Born at Reading in 1787 he was educated at Reading Grammar School, and at Pembroke College, Oxford. Before he left school he published a volume of Cicero's Letters which passed through five editions, and, while still an undergraduate, a collection of his own Latin poems.
Classics
His ambition was to become a famous printer of the classics, like Aldus and Stephanus in the past. With this object he bound himself as apprentice to a London printer, became a liveryman of the Stationers Company, and acquired a printing business in Tooke's Court, Chancery Lane.

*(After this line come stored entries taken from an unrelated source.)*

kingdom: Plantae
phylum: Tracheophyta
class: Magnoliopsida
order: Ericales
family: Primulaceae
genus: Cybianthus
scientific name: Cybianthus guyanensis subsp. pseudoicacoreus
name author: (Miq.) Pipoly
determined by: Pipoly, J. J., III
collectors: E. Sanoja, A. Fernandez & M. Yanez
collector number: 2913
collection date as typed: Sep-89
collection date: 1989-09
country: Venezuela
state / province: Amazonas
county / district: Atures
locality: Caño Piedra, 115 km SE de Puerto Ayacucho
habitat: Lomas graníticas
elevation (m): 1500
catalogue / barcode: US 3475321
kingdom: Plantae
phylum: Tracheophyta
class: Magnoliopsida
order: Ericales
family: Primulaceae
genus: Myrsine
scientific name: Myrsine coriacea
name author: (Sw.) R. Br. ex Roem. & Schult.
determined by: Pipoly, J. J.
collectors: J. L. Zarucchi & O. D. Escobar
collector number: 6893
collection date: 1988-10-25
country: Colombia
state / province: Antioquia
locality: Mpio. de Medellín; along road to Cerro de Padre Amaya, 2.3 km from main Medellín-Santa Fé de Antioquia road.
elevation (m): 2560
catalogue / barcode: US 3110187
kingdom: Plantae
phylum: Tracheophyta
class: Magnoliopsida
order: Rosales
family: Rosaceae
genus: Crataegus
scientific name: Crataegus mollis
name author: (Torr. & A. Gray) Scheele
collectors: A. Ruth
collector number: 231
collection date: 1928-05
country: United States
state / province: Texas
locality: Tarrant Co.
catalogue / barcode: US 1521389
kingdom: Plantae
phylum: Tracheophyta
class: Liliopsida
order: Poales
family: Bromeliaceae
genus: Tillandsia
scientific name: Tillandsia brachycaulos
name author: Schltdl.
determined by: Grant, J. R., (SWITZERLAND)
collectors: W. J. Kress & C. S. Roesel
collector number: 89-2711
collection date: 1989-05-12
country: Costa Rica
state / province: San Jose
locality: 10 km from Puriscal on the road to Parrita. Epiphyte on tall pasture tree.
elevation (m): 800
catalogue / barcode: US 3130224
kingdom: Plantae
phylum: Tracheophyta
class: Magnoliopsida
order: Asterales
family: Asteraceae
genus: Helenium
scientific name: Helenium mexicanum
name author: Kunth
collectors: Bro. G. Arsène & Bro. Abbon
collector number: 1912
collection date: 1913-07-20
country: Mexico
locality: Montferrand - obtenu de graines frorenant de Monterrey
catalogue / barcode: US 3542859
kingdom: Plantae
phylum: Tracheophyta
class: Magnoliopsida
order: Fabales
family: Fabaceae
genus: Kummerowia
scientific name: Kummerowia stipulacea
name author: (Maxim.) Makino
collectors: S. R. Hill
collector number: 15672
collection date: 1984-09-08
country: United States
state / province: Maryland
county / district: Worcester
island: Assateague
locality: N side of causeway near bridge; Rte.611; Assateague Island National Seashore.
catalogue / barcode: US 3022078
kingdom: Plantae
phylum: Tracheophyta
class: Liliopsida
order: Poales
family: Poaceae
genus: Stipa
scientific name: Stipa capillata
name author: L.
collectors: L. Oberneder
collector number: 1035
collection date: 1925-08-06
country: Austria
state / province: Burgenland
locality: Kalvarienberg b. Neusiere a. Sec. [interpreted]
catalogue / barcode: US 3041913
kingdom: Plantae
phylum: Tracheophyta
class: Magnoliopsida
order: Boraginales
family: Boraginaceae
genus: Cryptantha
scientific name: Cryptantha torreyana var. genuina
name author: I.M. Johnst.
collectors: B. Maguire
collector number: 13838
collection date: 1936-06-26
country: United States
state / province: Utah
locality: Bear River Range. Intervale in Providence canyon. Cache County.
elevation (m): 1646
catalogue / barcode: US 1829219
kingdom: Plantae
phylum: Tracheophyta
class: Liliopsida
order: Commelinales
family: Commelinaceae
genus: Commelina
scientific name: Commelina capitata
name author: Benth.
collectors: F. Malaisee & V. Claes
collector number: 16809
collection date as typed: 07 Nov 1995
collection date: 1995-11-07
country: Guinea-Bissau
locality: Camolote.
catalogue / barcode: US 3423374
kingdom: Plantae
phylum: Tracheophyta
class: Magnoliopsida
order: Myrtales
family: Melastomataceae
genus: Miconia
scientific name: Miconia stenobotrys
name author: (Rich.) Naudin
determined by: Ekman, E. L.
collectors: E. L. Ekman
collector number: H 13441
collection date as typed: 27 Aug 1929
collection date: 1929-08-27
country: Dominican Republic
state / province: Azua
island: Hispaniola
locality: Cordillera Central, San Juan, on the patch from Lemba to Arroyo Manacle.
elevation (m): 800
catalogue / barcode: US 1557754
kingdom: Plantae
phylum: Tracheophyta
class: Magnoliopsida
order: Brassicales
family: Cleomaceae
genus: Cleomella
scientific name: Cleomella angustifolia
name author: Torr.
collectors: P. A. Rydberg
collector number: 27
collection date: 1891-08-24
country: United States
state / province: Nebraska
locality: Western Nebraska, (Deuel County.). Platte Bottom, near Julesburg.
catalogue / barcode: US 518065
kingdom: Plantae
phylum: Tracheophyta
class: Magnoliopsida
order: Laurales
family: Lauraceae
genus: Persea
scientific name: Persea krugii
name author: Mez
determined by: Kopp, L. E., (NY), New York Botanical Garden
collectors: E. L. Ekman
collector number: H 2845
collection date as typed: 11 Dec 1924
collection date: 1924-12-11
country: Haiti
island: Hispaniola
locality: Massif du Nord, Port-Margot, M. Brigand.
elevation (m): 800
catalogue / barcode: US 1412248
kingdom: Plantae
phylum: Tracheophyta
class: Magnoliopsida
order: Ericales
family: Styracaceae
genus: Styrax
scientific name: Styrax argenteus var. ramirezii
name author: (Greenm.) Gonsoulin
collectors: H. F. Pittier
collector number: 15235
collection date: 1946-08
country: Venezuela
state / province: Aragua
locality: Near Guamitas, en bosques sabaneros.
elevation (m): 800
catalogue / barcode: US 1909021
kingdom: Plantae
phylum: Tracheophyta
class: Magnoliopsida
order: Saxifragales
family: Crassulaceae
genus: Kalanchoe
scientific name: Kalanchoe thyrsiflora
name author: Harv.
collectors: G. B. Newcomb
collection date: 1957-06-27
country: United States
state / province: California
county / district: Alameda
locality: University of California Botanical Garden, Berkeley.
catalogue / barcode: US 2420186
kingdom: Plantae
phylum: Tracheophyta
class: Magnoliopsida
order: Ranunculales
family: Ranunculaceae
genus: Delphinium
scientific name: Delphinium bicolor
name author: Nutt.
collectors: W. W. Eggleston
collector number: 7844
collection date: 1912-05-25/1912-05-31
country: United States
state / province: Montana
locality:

His first great speculation, a new edition of Stephens' Thesaurus Graecae Linguae in 13 volumes, which had taken several years to prepare, was killed by a brilliant but cruel review in the Quarterly Review by Blomfield, later Bishop of London. Undismayed, VaIpy gathered round him a group of classical scholars, and, beginning with Plautus, Aesop, and Eirtropius, issued an immense number of school classics with English notes and vocabularies, many of them edited by his father, his uncles, and his brother Francis.
He also started The Classical Journal, which ran for 40 volumes, and a weekly literary paper, called The Museum.
A notable achievement was his Family Classical Library, 52 volumes of translations of the classics. Whatever he planned, he planned on a gigantic scale. He did not confine himself to Greek and Latin. He wrote Rules for the pronunciation of the French Language 1821, and he published an immense series of Sermons by Divines of the Church of England, an Epitome of English Literature, a 15-volume edition of Shakespere, and a serial National Gallery of Painting and Sculpture.
In 1838 he retired from publishing with a comfortable fortune, and became a director of the University Life Assurance Company.
He married Harriet, daughter of the Rev S T Wylde of Burrington, but they had no children.